His first wife is treated as a sounding board for his witty ripostes rather than a person worthy of declarations of affection, and the younger model for whom he trades her is treated with such lofty coolness that she ends up in the arms of a younger, hotter man.
Likewise Henry cannot comprehend why any “real” artist would be interested in the firebrand output of the principled but unpolished working class Glaswegian who has caught Annie’s eye. “He has no talent,” he says, as if the ethereal notion of “talent” is some immutable, divine gift bestowed only upon middle class playwrights.
Nor, it seems, can Stoppard himself because The Real Thing is exactly the kind of intellectually fierce but politically disinclined play you can imagine Henry penning, revelling in its wordplay but pointedly avoiding Things That Matter.

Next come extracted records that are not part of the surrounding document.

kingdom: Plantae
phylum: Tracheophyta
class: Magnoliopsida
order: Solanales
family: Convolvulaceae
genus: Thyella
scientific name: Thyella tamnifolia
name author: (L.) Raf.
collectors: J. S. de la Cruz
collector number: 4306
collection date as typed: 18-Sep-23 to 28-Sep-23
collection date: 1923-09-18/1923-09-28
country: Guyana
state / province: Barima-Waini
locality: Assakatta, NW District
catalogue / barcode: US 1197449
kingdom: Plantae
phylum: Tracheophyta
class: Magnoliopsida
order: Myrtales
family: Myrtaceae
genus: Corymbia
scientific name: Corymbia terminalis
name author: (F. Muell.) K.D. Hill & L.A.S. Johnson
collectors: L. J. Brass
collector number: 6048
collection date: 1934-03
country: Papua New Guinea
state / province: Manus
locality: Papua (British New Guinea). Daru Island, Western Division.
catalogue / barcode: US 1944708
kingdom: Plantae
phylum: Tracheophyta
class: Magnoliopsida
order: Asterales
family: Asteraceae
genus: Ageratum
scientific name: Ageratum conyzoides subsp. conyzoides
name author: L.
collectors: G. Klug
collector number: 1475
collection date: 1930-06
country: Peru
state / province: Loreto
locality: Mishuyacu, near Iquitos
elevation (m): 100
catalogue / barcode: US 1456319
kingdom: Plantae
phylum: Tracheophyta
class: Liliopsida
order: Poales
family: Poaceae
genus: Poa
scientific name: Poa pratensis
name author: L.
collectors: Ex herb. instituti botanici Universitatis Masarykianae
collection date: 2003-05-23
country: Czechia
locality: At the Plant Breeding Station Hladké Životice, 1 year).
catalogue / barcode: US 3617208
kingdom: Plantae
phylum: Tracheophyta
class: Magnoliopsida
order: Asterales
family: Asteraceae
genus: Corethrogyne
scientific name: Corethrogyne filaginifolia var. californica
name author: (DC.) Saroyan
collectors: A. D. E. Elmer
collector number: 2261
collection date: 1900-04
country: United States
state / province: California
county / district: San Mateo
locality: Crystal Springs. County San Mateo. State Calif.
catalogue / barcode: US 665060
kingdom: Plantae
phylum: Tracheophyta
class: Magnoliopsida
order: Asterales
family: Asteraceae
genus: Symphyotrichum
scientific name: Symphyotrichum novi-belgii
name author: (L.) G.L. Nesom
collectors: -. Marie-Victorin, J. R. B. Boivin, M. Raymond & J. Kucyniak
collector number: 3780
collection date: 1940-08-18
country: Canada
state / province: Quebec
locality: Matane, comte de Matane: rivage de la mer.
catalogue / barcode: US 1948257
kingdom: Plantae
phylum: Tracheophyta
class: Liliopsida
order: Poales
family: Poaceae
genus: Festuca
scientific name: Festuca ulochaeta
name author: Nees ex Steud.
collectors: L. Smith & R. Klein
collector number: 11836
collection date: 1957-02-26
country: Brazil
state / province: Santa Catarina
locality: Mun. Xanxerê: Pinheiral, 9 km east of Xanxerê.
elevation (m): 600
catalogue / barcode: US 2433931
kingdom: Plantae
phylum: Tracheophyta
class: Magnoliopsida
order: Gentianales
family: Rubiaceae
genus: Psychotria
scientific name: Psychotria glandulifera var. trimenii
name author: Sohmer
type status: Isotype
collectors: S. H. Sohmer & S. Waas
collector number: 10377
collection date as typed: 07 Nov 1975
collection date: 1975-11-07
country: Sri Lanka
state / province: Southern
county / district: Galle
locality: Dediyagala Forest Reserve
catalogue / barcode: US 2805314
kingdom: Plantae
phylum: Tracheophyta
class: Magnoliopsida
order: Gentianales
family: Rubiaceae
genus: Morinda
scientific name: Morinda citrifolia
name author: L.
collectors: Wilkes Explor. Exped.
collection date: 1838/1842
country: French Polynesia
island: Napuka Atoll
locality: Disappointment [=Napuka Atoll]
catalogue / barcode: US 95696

Only at the play’s close does Henry’s facade slip, during a heartbreaking scene in which words fail him and he is overtaken by heaving sobs.
Director Max Webster’s production is incredibly stylish, taking place on a shock blue set brought to life by dynamic lighting and stage hands who dance along to the Motown soundtrack, occasionally interrupting the actors when they vacuum the stage.
A hater may suggest there is a lacuna – one of Henry’s preferred words – at the heart of The Real Thing. But not me – there’s something refreshing about a play that’s happy to revel in its own literary cleverness. When he wrote it 1982, Stoppard was rejecting the glut of politically-minded plays that dominated the stage. In 2024 the West End is similarly flush with political playwrights; sometimes it’s fun to simply watch a master expertly place one word before the next in an order that frequently takes your breath away.